● **Goal 1**
Reproduce the passage of the aquarium algae thread between "## DJRansome (Oct" and "short mossy-looking length.", inclusive, swapping every "algae" for "film".
● **Goal 2**
Extend the forum thread about aquarium algae from the point where it stops.

● **Given passage**
☆ ☆ ☆ ☆ ☆

# Algae growth



## J&amp;DGuy (Feb 12, 2007)

Good morning everyone. I have 2 tanks right now that have a growth of what I assume to be an algae of some type. It is BRIGHT green...that is algae right? In my 55G tank, a while back I had the same stuff then it turned black. It is only from time to time that I ever see the brown colored algae. I have plenty of rocks and other cave like decorations in the tank for the algae to grow on, but it won't. I see some tanks with the rocks all covered in the nice natural looking brown colored algae. What do I need to do to get more of that? Like I said, I get very small amounts of it from time to time, but most of the time, any algae I get is bright green. I assume it has something to do with lighting, but I do not know what I need to do. My tank does get minimal natural lighting as it is in the basement away from the window, which that could be changed if need be.


----------



## DJRansome (Oct 29, 2005)

Is the algae blue-green and forms like a sheet on decor and possibly even substrate?

Most people don't want the brown...nothing wrong with the black if you WANT algae.

The problem is most algae grows too long instead of staying at the nice, short mossy-looking length.


----------



## J&amp;DGuy (Feb 12, 2007)

☆ ☆ ☆ ☆ ☆

● **Dataset rows**
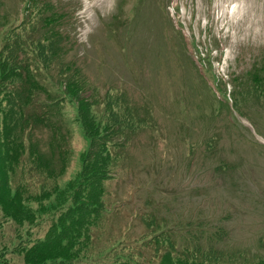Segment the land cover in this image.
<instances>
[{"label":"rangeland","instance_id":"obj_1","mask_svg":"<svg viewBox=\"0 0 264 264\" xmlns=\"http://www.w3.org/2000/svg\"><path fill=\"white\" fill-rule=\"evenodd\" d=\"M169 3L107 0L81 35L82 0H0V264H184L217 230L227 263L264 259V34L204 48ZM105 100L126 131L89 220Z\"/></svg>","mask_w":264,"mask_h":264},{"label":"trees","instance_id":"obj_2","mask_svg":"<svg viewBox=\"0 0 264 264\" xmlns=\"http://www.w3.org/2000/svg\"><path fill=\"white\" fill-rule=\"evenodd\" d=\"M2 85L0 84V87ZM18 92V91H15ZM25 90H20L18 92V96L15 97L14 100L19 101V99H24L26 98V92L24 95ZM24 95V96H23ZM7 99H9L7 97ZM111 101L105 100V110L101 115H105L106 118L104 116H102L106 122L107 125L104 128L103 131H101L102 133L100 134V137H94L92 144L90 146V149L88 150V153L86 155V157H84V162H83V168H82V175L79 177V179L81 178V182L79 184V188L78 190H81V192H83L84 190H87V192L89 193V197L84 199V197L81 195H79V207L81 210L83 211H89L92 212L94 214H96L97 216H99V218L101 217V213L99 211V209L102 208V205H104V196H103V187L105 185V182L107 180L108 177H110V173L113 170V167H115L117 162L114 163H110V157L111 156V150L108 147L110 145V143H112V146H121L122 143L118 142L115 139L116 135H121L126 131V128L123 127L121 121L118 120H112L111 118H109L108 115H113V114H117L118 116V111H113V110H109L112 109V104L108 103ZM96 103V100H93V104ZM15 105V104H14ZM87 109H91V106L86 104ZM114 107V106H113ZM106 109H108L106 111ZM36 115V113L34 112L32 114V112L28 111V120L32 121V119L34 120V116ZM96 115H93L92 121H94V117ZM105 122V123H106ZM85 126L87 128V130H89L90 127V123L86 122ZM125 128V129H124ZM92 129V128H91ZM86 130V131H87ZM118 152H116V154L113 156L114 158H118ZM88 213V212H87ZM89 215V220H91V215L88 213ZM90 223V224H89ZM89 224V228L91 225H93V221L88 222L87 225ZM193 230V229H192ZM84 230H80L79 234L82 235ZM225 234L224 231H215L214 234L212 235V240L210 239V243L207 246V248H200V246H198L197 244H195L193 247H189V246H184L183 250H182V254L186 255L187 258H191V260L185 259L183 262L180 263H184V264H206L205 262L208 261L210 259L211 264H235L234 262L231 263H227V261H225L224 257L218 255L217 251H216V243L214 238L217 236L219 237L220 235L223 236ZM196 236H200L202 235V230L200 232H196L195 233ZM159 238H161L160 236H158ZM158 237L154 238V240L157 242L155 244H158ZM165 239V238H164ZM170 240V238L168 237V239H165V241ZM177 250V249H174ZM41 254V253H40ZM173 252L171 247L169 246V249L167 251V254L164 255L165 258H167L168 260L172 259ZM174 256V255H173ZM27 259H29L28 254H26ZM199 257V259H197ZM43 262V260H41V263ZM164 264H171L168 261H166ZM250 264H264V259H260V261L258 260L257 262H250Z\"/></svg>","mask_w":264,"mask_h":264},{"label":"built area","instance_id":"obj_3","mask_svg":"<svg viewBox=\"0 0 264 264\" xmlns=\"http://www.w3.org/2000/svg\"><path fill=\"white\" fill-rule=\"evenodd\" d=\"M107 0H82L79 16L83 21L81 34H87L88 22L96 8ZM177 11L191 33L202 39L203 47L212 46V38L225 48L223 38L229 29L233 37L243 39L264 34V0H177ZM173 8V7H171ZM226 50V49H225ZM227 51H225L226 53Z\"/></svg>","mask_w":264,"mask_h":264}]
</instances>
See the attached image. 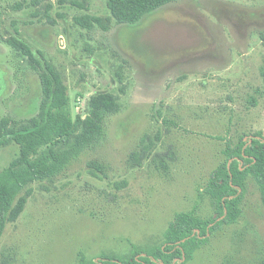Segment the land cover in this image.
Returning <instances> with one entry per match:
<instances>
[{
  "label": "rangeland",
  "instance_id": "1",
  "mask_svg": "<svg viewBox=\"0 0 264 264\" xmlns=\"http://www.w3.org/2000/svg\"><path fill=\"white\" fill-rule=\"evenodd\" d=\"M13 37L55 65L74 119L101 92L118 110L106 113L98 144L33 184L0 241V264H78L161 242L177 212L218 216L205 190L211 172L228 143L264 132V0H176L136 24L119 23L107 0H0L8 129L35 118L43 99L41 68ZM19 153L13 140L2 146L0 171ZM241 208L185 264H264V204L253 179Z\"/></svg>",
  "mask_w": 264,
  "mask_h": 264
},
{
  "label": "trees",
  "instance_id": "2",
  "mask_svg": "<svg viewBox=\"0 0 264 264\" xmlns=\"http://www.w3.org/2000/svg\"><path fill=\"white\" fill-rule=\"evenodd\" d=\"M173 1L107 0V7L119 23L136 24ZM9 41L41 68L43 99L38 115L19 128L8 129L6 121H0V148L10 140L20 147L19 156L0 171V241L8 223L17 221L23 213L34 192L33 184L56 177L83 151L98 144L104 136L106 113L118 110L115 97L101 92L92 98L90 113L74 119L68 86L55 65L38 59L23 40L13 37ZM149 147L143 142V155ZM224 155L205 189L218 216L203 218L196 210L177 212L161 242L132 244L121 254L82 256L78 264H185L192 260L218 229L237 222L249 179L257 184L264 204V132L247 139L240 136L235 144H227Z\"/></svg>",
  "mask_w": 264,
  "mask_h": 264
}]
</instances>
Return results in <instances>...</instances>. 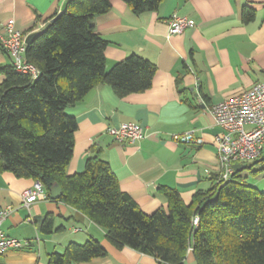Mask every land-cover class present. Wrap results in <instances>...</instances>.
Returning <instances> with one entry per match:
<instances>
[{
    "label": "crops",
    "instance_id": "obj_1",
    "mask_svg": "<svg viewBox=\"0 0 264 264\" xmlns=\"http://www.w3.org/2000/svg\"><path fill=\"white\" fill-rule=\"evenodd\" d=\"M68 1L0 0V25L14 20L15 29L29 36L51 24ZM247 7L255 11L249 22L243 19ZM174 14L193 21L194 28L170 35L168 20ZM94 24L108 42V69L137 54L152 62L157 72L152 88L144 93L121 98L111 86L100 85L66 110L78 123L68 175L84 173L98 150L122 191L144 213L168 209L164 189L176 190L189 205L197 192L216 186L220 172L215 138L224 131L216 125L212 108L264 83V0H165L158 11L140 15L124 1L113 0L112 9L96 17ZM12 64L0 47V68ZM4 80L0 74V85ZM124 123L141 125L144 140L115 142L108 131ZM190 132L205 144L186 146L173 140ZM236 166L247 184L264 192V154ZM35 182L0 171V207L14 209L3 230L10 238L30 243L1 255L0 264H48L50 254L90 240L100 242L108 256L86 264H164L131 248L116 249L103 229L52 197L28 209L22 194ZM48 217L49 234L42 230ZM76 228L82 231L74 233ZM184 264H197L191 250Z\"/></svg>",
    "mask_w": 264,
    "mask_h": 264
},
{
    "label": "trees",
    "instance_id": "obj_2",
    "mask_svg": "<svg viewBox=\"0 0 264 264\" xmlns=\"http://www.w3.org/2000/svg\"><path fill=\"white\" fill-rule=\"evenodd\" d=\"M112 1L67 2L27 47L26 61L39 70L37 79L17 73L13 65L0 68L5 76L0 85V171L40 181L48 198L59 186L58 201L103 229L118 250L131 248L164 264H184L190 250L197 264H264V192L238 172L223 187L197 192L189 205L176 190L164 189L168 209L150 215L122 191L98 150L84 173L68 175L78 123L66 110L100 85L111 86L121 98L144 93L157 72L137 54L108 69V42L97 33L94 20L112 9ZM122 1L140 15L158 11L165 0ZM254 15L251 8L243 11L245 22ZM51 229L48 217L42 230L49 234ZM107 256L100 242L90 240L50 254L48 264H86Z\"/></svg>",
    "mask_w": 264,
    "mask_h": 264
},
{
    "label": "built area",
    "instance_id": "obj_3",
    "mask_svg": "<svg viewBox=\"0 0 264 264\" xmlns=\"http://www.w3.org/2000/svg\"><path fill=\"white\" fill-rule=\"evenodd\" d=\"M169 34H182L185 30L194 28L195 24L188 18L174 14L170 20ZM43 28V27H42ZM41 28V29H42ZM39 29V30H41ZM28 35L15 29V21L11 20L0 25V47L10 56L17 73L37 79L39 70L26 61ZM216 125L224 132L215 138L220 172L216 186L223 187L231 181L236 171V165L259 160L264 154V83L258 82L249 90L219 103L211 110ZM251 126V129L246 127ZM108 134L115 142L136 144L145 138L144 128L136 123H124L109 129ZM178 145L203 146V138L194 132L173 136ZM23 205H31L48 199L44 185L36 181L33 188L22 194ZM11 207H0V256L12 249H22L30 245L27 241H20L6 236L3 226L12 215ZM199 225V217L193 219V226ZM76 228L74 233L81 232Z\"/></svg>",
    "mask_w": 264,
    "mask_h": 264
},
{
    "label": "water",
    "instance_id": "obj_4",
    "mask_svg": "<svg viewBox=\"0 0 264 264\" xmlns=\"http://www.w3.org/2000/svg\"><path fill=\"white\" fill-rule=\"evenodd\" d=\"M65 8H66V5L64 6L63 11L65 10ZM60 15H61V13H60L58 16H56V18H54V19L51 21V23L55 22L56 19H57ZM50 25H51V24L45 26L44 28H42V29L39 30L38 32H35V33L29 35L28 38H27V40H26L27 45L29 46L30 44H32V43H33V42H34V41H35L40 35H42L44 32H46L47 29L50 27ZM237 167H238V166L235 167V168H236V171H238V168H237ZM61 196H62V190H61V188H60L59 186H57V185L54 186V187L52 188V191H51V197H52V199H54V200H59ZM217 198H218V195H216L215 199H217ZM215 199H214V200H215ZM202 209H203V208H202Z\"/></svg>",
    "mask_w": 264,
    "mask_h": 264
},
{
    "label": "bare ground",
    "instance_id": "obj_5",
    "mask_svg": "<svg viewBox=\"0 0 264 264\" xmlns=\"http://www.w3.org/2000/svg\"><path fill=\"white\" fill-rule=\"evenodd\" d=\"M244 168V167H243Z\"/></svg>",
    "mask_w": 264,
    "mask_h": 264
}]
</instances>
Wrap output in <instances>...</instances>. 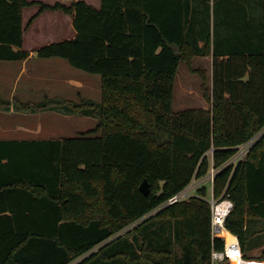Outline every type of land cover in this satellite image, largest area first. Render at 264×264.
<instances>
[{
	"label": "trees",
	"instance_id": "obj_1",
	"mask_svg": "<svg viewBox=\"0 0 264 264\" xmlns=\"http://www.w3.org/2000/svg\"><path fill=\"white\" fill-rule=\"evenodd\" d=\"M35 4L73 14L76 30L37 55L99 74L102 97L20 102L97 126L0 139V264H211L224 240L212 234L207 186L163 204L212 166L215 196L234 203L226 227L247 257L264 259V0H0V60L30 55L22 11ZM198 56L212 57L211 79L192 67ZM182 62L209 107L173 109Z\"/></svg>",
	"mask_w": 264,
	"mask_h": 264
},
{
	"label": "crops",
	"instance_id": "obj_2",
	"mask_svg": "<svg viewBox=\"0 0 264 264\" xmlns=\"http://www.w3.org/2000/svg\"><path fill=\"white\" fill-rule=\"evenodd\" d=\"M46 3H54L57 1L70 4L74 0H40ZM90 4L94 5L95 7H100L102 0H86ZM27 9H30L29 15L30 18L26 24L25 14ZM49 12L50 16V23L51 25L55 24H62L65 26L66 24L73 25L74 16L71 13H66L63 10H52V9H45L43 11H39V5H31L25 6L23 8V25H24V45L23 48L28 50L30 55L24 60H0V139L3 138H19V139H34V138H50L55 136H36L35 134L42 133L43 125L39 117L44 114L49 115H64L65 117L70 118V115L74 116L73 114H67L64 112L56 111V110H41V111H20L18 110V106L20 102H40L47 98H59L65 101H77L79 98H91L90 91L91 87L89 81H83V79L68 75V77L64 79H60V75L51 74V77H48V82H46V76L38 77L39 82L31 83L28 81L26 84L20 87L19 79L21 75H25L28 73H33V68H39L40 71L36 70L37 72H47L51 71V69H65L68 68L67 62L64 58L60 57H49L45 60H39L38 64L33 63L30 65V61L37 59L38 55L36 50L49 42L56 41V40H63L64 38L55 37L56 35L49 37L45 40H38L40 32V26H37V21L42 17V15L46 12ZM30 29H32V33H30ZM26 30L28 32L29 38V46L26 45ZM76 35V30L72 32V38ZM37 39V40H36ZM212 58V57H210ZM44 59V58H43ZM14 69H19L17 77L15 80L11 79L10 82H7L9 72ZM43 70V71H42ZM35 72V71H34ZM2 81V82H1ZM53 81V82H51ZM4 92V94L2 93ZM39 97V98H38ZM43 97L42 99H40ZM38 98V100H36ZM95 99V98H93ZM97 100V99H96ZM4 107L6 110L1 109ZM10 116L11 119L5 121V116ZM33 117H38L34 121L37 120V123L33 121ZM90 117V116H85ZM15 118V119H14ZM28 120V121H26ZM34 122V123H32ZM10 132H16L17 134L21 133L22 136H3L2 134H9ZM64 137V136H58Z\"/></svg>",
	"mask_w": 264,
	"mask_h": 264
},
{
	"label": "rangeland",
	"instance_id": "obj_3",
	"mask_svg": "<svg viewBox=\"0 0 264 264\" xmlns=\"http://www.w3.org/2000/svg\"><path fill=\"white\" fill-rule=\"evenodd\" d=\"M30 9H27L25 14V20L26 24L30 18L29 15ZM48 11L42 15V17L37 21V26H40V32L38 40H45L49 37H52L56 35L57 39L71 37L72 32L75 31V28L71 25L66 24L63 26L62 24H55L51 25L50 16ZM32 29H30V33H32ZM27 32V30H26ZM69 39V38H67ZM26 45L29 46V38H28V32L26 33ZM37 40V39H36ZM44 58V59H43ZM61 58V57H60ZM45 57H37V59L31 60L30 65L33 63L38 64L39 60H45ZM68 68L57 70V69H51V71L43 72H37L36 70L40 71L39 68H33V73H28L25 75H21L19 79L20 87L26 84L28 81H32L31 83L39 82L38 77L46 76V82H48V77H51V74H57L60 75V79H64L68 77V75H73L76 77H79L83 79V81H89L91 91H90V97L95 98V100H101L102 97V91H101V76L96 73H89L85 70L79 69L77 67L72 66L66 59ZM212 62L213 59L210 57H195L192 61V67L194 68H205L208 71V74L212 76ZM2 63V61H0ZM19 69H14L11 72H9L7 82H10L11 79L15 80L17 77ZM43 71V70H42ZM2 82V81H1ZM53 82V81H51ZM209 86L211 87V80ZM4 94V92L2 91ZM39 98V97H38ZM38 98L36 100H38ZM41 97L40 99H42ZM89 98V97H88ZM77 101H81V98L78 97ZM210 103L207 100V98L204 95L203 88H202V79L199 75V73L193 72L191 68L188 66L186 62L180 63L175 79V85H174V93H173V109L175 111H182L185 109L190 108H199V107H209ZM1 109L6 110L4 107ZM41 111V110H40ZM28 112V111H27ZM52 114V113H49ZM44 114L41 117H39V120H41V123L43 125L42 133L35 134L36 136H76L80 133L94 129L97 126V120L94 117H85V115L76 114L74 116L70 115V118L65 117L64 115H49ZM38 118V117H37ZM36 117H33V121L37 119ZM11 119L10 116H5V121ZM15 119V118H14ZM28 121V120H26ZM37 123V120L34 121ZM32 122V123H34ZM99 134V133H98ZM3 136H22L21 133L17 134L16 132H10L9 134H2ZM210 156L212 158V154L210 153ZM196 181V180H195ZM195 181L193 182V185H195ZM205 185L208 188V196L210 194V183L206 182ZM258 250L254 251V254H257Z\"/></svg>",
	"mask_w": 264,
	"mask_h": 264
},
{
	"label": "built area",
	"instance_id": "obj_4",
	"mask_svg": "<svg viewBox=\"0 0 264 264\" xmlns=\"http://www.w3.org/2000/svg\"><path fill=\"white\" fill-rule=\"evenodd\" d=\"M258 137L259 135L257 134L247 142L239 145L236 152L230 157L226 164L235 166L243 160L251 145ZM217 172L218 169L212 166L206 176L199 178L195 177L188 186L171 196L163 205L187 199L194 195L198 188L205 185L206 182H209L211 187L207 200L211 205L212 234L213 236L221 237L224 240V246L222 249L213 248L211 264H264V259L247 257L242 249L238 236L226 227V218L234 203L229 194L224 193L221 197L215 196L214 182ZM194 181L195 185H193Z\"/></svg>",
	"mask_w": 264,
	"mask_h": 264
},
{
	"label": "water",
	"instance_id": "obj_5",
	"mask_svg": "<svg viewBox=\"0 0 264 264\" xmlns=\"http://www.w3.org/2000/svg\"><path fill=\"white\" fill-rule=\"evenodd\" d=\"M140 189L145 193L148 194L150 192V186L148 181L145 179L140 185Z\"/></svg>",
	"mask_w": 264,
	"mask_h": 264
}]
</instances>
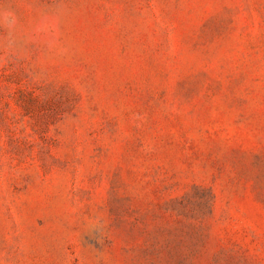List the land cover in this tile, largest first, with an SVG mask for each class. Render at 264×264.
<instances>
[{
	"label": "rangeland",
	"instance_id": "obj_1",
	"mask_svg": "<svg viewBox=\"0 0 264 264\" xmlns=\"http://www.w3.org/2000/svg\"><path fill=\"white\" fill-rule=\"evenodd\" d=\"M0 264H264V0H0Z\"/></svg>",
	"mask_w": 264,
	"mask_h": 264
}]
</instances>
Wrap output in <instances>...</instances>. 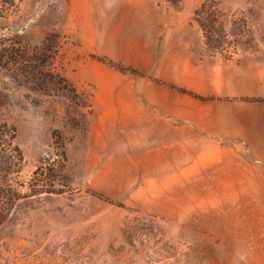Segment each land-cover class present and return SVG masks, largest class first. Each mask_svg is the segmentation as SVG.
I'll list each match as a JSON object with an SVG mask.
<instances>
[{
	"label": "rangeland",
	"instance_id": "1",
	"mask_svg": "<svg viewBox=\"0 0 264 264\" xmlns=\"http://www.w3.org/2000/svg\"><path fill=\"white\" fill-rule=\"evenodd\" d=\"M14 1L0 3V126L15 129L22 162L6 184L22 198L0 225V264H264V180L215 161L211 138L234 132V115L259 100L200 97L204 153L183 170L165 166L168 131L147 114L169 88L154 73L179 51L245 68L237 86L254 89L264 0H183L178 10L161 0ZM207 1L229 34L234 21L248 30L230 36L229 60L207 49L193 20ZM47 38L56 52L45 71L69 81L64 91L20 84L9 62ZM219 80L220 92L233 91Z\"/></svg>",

☆ ☆ ☆ ☆ ☆

● **Result 1**
## DJRansome (Oct 29, 2005)

Is the film blue-green and forms like a sheet on decor and possibly even substrate?

Most people don't want the brown...nothing wrong with the black if you WANT film.

The problem is most film grows too long instead of staying at the nice, short mossy-looking length.

● **Result 2**
It is mostly green I would say, maybe ever so slightly blue green. It doesn't really form like sheets that I have noticed. It DOES grow on the substrate which I need to switch out still. The substrate is 1/2" rocks. I have a pail of washed sand that I am going to switch it out for in the next week or two. I just like the look of some of the posted tanks in the forum that have the nice natural look with all the algae on the rocks. Black would be fine, but this bright green stuff looks odd, I mean my couple pieces of lace rock look quite odd when they have this stuff on them. I have no problem with having to clean the glass more often. I just like the look and the fact that the mbuna in my tank will graze on it.

What do you think I have in my tank as far as the bright green stuff goes? I don't NEED to have the algae, I just think it looks nice. I just am curious what a guy can do to get the nice algae grown on the rocks/caves.


----------



## CrypticLifeStyle (Dec 14, 2009)

What size tanks, whats your equipment (including light), what kind of fish, how often & what are you feeding, how long have the tanks been setup. I wouldnt jump on lightening on this issue, i think it's more water parameters then anything else. Is the tank in direct sunlight? More info the better, including water parameters. Algae of all types need a food source of sorts, and light can be a factor, but not always. You mentioned blue, that has me questioning the water & maintenance schedule, and some other factors, but easily fixed as far as the blue goes, but green is very common, and not everyone will win that fight. A pic might help...


----------



## DJRansome (Oct 29, 2005)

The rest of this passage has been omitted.